> _What you will do_:
Top to bottom, output the entries that follow exactly.

Start of Listed entries

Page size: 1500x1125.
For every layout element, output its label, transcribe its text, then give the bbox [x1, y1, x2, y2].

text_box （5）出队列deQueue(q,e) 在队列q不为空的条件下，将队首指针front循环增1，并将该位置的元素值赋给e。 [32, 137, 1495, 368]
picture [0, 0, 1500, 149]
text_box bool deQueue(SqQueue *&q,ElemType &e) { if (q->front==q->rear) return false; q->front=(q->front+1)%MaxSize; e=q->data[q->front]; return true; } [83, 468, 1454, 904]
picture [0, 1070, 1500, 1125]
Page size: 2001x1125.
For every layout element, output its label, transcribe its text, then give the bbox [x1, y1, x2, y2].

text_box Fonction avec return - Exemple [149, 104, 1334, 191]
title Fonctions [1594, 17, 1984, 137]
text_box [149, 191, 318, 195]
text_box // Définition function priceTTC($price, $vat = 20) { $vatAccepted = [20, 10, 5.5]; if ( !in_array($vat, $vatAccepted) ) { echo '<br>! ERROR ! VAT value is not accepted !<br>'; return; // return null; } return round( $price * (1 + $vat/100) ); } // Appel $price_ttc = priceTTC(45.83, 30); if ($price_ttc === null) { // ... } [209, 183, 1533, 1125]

End of Listed entries

> _Answer for the task_:
Page size: 1500x1125.
For every layout element, output its label, transcribe its text, then give the bbox [x1, y1, x2, y2].

text_box （5）出队列deQueue(q,e) 在队列q不为空的条件下，将队首指针front循环增1，并将该位置的元素值赋给e。 [32, 137, 1495, 368]
picture [0, 0, 1500, 149]
text_box bool deQueue(SqQueue *&q,ElemType &e) { if (q->front==q->rear) return false; q->front=(q->front+1)%MaxSize; e=q->data[q->front]; return true; } [83, 468, 1454, 904]
picture [0, 1070, 1500, 1125]
Page size: 2001x1125.
For every layout element, output its label, transcribe its text, then give the bbox [x1, y1, x2, y2].

text_box Fonction avec return - Exemple [149, 104, 1334, 191]
title Fonctions [1594, 17, 1984, 137]
text_box [149, 191, 318, 195]
text_box // Définition function priceTTC($price, $vat = 20) { $vatAccepted = [20, 10, 5.5]; if ( !in_array($vat, $vatAccepted) ) { echo '<br>! ERROR ! VAT value is not accepted !<br>'; return; // return null; } return round( $price * (1 + $vat/100) ); } // Appel $price_ttc = priceTTC(45.83, 30); if ($price_ttc === null) { // ... } [209, 183, 1533, 1125]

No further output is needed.